Recommendations: GPG, encryption, and multiple smartcards

Hello GPG Community,

I am trying to set up my primary GPG key, which I want to use for various purposes, including standard use cases like file/e-mail encryption and more niche features such as authentication when using SSH. Using the wiki, man pages, and other resources, like the infallible Stack Overflow, I created most of my desired setup. However, I encountered a problem which I could not solve so far. In short, my desired setup (and please tell me if you have suggestions on how to improve or where I might have made incorrect assumptions) is as follows:

I have three YubiKey 5s, two personal keys, and one from my workplace. I want to use these YubiKeys as OpenPGP smartcards. After some research, I settled on a primary certification key that does not expire and will be moved to an offline medium. Furthermore, I want to create three subkeys for signing, encrypting, and authenticating for each YubiKey. My reason for this is that these subkeys are generated on the device, and in case of loss or theft, I can revoke the three subkeys for the lost device instead of my entire key. Thus, my public key contains the primary certification key and three encryption, signing, and authentication keys for a total of 9 keys.

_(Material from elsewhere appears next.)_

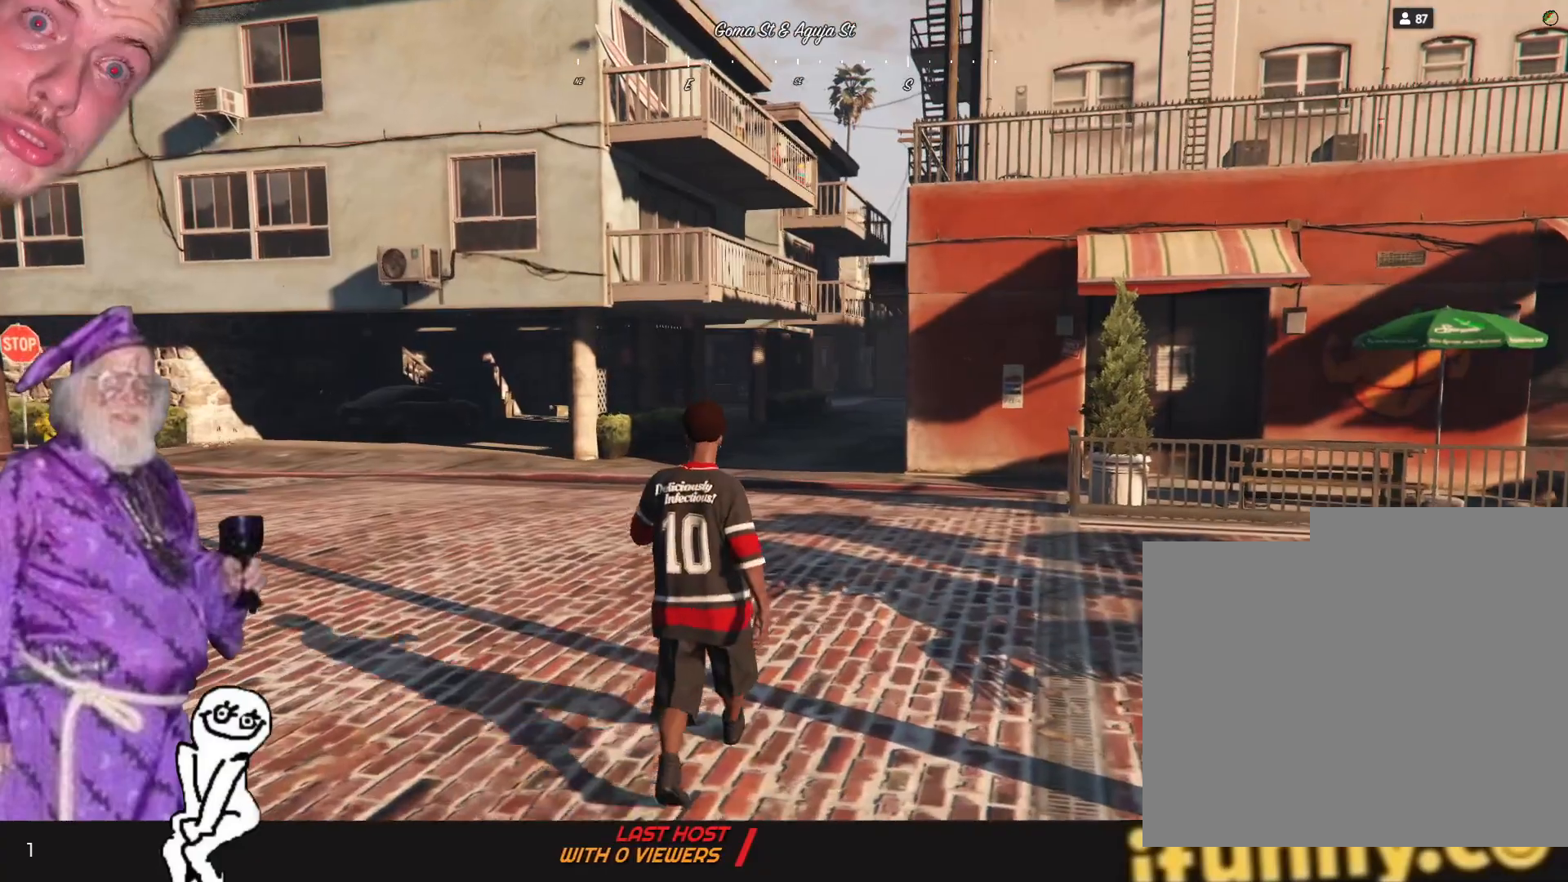
Gameplay with keyboard and mouse; each line is a JSON object with the keys held at the frame after it. "events" lists presses ("down") and releases ("up") of "1", "2", "3", "4", "5", "6", "7", "a", "d", "e", "q", "r", "s", "space" and "w" between this image and that frame as [ms after this image, input, new state], when the widget could be followed in between. No other keys are recorded. Mouse buttons are not recorded. Not read: mouse_move.
{"keys": [], "events": []}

However, there is a catch. It seems the current implementation uses the “latest” encryption key from a public key rather than all, even if they are all valid and unexpired encryption keys. Thus requiring me to use a specific device rather than any of them. At first, I thought a workaround might be using the same subkeys on each device, but since GPG uses key stubs for smartcards, which are linked to the smartcards’ serial number this does not work either without reloading in some way. I have seen simply deleting these key stubs after plugging in the device or forcing a reload through gpg-agent.

Now, my main questions are: Have I missed something? And is the “transparent” use of multiple smartcards currently not possible? I am aware that I can force the use of a specific encryption key using the ! suffix, but this requires additional work and awareness from the sender. I have seen that GPG recently added Additional Decryption Subkeys (ADSK), but a subkey can’t be an encryption and ADSK key simultaneously. Thus, I have no method of signaling that a sender should use all of my encryption keys at once if possible.

I hope I haven’t overlooked anything and done all my due diligence. Maybe someone can offer a solution or confirm my suspicions.

Thank you for reading my post and kind regards :smiley: .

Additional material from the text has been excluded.